# Activity
The required output is a verbatim transcription of the listing, pictures excluded.

# Exercise inputs
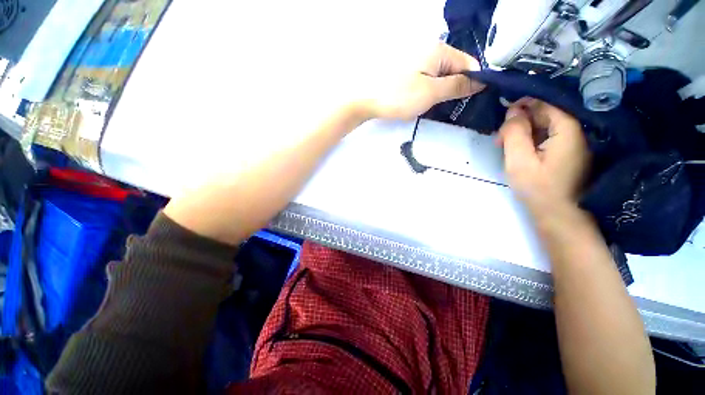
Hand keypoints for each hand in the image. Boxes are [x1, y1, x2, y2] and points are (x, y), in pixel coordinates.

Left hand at [358, 43, 484, 120]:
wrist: (365, 99)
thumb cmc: (399, 96)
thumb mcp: (431, 93)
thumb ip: (457, 86)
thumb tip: (481, 81)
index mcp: (439, 50)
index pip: (468, 63)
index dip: (471, 82)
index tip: (465, 101)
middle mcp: (429, 48)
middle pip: (453, 68)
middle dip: (453, 87)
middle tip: (445, 106)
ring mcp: (415, 58)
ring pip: (438, 74)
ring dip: (439, 90)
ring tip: (430, 105)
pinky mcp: (406, 69)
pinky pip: (425, 77)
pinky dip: (427, 88)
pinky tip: (420, 99)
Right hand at [498, 98, 590, 217]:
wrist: (561, 217)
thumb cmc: (539, 190)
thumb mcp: (519, 161)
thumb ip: (514, 133)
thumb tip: (512, 110)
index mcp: (568, 129)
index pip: (543, 103)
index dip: (520, 107)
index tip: (501, 121)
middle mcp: (577, 130)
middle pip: (546, 113)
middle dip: (520, 122)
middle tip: (500, 141)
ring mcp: (577, 142)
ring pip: (546, 125)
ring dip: (524, 132)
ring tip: (506, 148)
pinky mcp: (572, 152)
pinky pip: (550, 136)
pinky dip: (533, 140)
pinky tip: (520, 152)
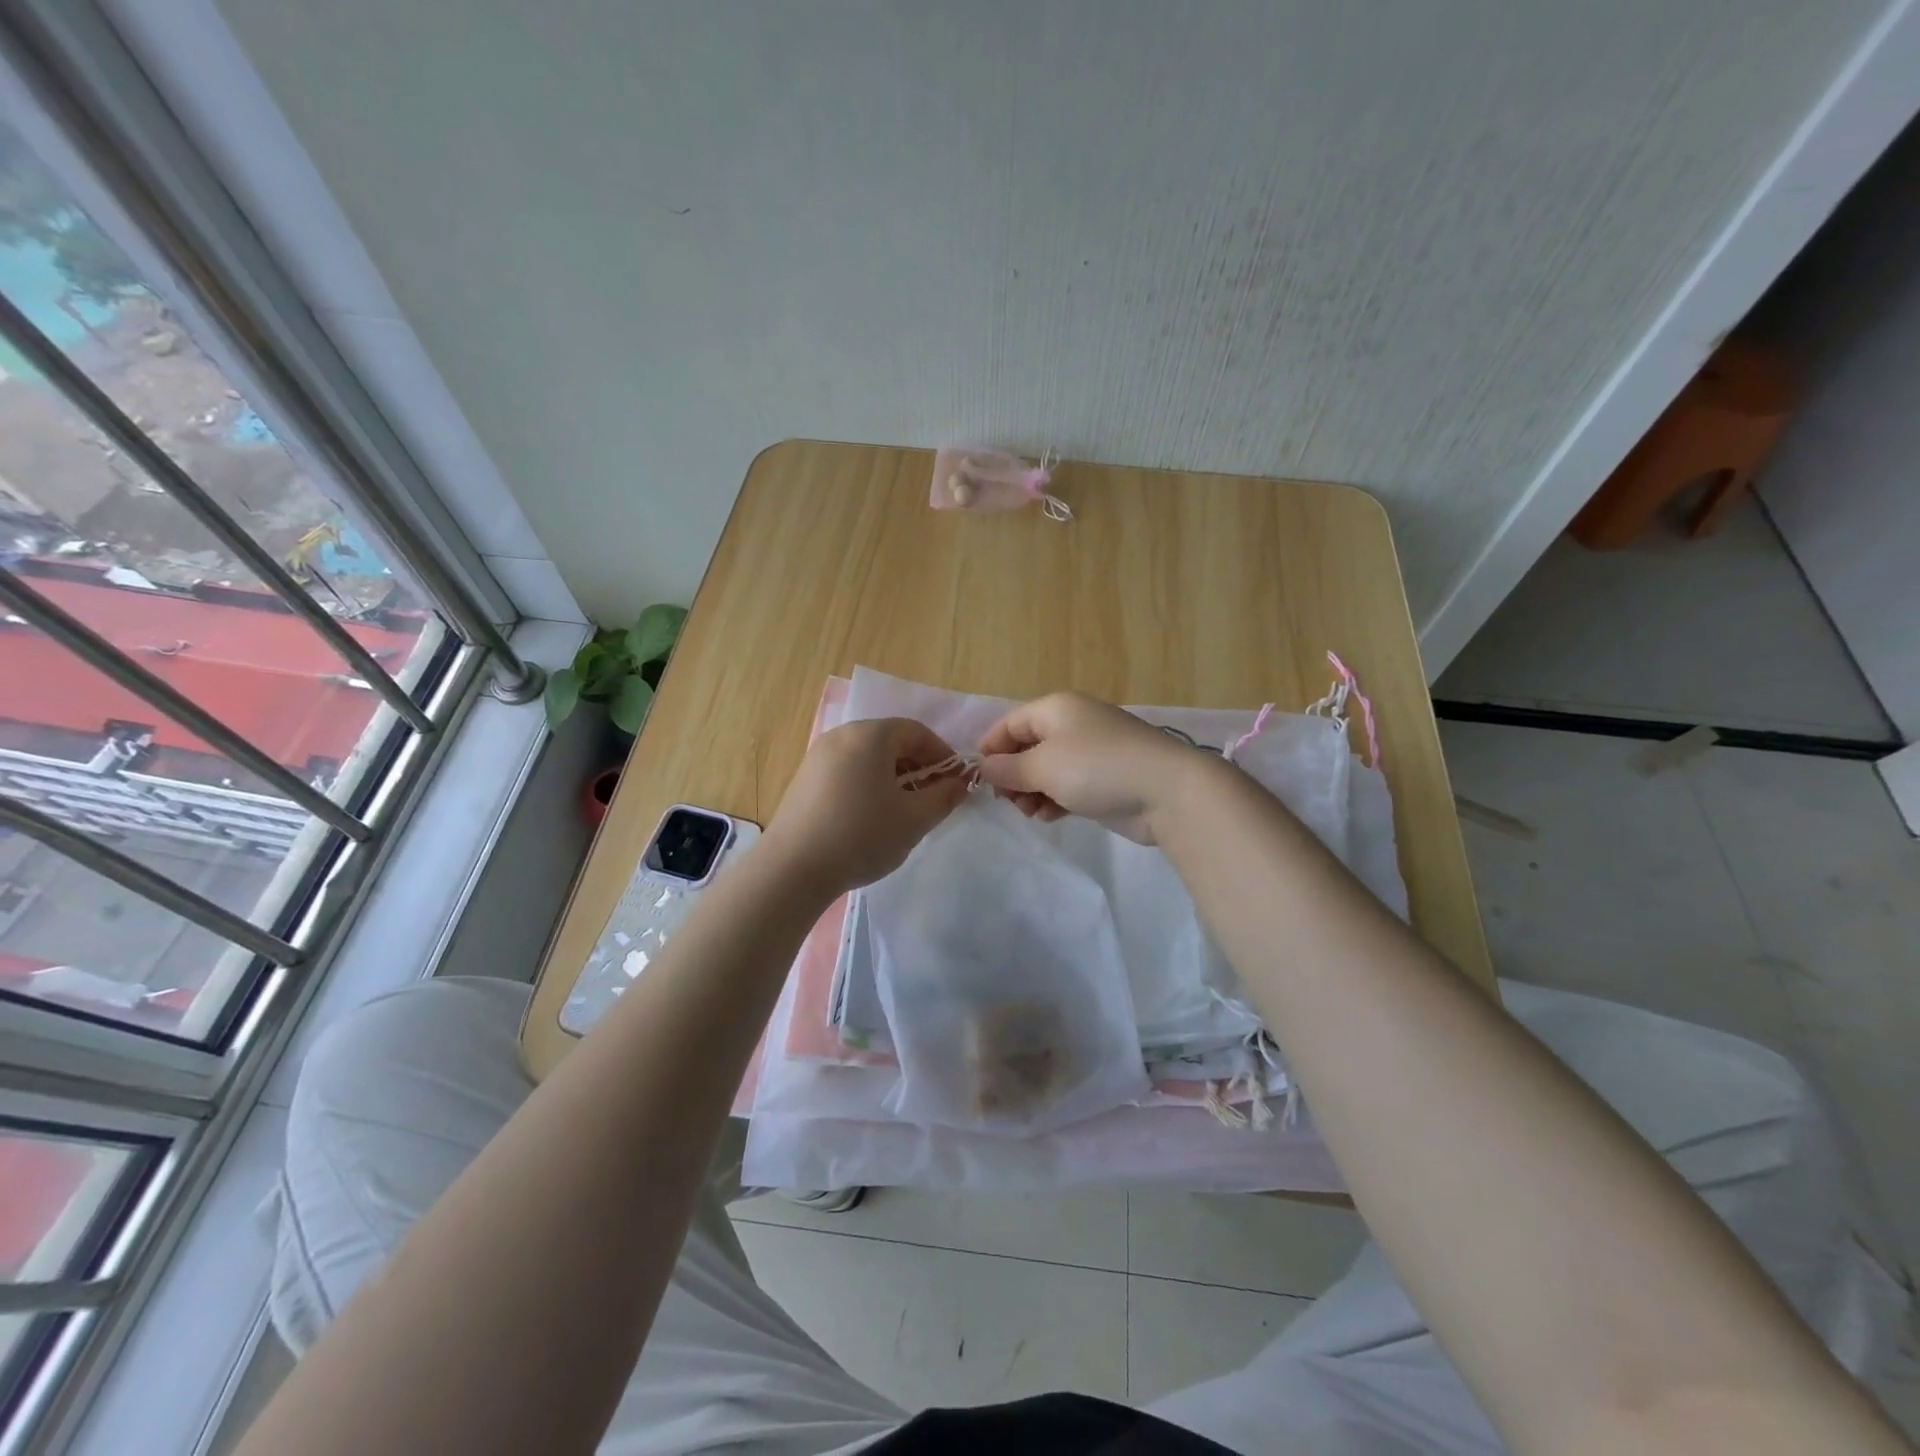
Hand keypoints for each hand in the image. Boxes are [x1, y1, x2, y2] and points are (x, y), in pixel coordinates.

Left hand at [764, 718, 970, 896]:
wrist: (792, 869)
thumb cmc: (861, 835)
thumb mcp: (914, 819)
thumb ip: (944, 797)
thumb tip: (959, 783)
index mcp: (870, 735)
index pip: (916, 731)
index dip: (941, 754)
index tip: (955, 781)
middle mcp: (841, 736)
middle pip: (890, 741)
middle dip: (917, 766)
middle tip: (932, 798)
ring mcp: (818, 756)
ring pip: (867, 757)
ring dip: (893, 777)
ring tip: (903, 811)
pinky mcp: (804, 779)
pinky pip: (847, 771)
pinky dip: (867, 784)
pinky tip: (871, 817)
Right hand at [975, 692, 1199, 844]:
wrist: (1166, 791)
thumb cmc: (1096, 768)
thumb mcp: (1042, 766)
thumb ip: (1007, 768)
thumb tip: (982, 766)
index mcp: (1055, 708)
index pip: (1009, 724)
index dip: (990, 750)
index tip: (979, 781)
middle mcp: (1072, 724)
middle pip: (1027, 748)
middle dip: (1012, 776)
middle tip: (1009, 802)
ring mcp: (1091, 751)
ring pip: (1046, 770)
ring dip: (1031, 792)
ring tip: (1031, 814)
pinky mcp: (1105, 778)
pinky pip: (1067, 785)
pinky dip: (1054, 799)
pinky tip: (1050, 817)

# Problem solution
Hand keypoints for each hand in the image. Boxes are [x1, y1, x2, y2] and points are (x, y), in pixel coordinates.

Left hand at [358, 43, 484, 120]:
wrist: (365, 99)
thumb cmc: (399, 96)
thumb mcp: (431, 93)
thumb ip: (457, 86)
thumb tip: (481, 81)
index mcp: (439, 50)
index pip: (468, 63)
index dip: (471, 82)
index tip: (465, 101)
middle mcp: (429, 48)
middle pip: (453, 68)
middle dip: (453, 87)
middle tip: (445, 106)
ring mcp: (415, 58)
ring pip: (438, 74)
ring dip: (439, 90)
ring tip: (430, 105)
pinky mcp: (406, 69)
pinky pip: (425, 77)
pinky dip: (427, 88)
pinky tip: (420, 99)
Right hand at [498, 98, 590, 217]:
wrist: (561, 217)
thumb cmc: (539, 190)
thumb mcp: (519, 161)
thumb ip: (514, 133)
thumb tip: (512, 110)
index mcp: (568, 129)
index pip: (543, 103)
index dip: (520, 107)
index tip: (501, 121)
middle mcp: (577, 130)
middle pip: (546, 113)
middle dip: (520, 122)
middle tip: (500, 141)
ring mcp: (577, 142)
ring pip: (546, 125)
ring dip: (524, 132)
ring tip: (506, 148)
pinky mcp: (572, 152)
pinky pip: (550, 136)
pinky dip: (533, 140)
pinky tip: (520, 152)
Hand keypoints for each hand in the image. Boxes are [x1, y1, x2, y2] and points are (x, y), in pixel coordinates.

Left hand at [764, 718, 970, 896]:
wrist: (792, 869)
thumb cmc: (861, 835)
thumb mcp: (914, 819)
thumb ip: (944, 797)
thumb tip: (959, 783)
index mcp: (870, 735)
index pip: (916, 731)
index dip: (941, 754)
index tip: (955, 781)
middle mcp: (841, 736)
middle pip: (890, 741)
middle dip: (917, 766)
middle tip: (932, 798)
ring mcp: (818, 756)
ring pip: (867, 757)
ring dip: (893, 777)
ring tip: (903, 811)
pinky mcp: (804, 779)
pinky pip: (847, 771)
pinky dip: (867, 784)
pinky tip: (871, 817)
Right hand at [975, 692, 1199, 844]:
wrist: (1166, 791)
thumb cmc: (1096, 768)
thumb mcp: (1042, 766)
thumb ip: (1007, 768)
thumb tip: (982, 766)
index mcp: (1055, 708)
index pip: (1009, 724)
index dip: (990, 750)
index tip: (979, 781)
middle mcp: (1072, 724)
middle pip: (1027, 748)
middle dip: (1012, 776)
middle tip: (1009, 802)
ring mcp: (1091, 751)
ring pip: (1046, 770)
ring dip: (1031, 792)
ring tip: (1031, 814)
pinky mcp: (1105, 778)
pinky pip: (1067, 785)
pinky dip: (1054, 799)
pinky tip: (1050, 817)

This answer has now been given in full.